━━━━━ Records shown

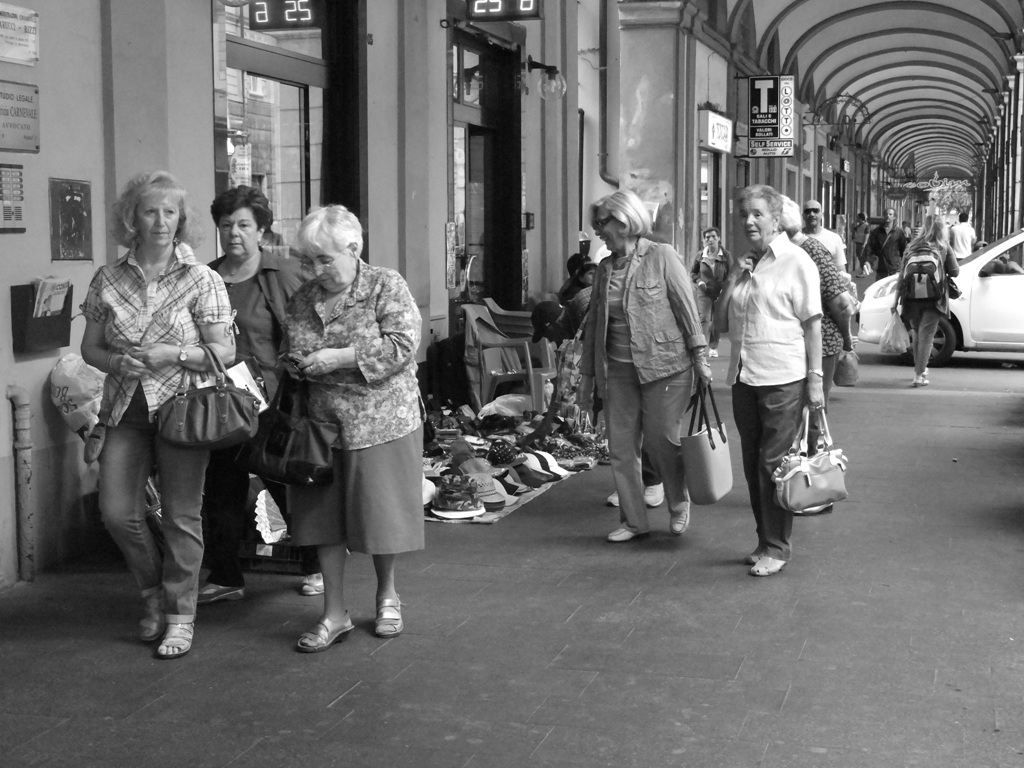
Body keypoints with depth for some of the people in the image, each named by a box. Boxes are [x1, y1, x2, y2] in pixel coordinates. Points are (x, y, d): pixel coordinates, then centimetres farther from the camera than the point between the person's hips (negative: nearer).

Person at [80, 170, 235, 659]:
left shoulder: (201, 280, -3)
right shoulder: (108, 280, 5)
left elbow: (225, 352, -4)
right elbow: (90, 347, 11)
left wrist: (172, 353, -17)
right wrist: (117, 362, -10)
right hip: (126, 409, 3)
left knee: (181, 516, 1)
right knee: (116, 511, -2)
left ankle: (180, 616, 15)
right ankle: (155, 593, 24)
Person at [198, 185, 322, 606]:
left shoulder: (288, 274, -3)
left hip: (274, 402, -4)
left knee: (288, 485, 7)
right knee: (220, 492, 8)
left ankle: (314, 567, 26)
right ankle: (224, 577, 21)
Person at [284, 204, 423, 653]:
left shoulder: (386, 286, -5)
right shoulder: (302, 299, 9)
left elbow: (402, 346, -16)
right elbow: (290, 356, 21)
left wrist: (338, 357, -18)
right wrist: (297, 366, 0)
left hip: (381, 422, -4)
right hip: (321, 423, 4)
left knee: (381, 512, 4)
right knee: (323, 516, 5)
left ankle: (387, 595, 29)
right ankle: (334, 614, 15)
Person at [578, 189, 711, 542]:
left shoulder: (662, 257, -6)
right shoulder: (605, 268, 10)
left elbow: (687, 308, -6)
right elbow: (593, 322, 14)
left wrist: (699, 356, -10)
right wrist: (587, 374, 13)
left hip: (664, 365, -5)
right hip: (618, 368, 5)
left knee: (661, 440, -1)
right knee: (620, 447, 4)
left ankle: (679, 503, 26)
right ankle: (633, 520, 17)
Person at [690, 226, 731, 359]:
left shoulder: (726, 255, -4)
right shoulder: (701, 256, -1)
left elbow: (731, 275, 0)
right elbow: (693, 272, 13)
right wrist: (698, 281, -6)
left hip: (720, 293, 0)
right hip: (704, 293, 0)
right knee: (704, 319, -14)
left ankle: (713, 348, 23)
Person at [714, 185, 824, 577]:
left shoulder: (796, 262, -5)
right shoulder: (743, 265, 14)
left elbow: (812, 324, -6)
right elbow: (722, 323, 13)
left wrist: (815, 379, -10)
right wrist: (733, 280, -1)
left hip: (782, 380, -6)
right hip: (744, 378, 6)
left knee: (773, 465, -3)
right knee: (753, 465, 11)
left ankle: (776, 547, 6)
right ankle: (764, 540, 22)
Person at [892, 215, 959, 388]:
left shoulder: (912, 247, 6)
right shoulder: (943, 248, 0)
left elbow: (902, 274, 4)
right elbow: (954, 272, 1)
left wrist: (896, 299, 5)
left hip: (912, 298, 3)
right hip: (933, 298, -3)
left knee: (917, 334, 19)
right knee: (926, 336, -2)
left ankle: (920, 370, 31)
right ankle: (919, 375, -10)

━━━━━━━━━━
━━━━━ Records shown

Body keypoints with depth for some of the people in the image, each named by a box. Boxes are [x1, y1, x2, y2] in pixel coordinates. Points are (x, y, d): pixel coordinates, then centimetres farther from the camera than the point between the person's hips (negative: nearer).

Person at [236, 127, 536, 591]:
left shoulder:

━━━━━━━━━━

| What is required |
Lay out the lines of the listing as a Markdown table with two columns, Row for a running number and Entry for the line itself, and leave out any blank lines. Begin at the line that has "left knee: (181, 516, 1)" and stop after the line that has "left knee: (661, 440, -1)".

| Task solution |
| Row | Entry |
|---|---|
| 1 | left knee: (181, 516, 1) |
| 2 | right knee: (116, 511, -2) |
| 3 | left ankle: (180, 616, 15) |
| 4 | right ankle: (155, 593, 24) |
| 5 | Person at [198, 185, 322, 606]: |
| 6 | left shoulder: (288, 274, -3) |
| 7 | left hip: (274, 402, -4) |
| 8 | left knee: (288, 485, 7) |
| 9 | right knee: (220, 492, 8) |
| 10 | left ankle: (314, 567, 26) |
| 11 | right ankle: (224, 577, 21) |
| 12 | Person at [284, 204, 423, 653]: |
| 13 | left shoulder: (386, 286, -5) |
| 14 | right shoulder: (302, 299, 9) |
| 15 | left elbow: (402, 346, -16) |
| 16 | right elbow: (290, 356, 21) |
| 17 | left wrist: (338, 357, -18) |
| 18 | right wrist: (297, 366, 0) |
| 19 | left hip: (381, 422, -4) |
| 20 | right hip: (321, 423, 4) |
| 21 | left knee: (381, 512, 4) |
| 22 | right knee: (323, 516, 5) |
| 23 | left ankle: (387, 595, 29) |
| 24 | right ankle: (334, 614, 15) |
| 25 | Person at [578, 189, 711, 542]: |
| 26 | left shoulder: (662, 257, -6) |
| 27 | right shoulder: (605, 268, 10) |
| 28 | left elbow: (687, 308, -6) |
| 29 | right elbow: (593, 322, 14) |
| 30 | left wrist: (699, 356, -10) |
| 31 | right wrist: (587, 374, 13) |
| 32 | left hip: (664, 365, -5) |
| 33 | right hip: (618, 368, 5) |
| 34 | left knee: (661, 440, -1) |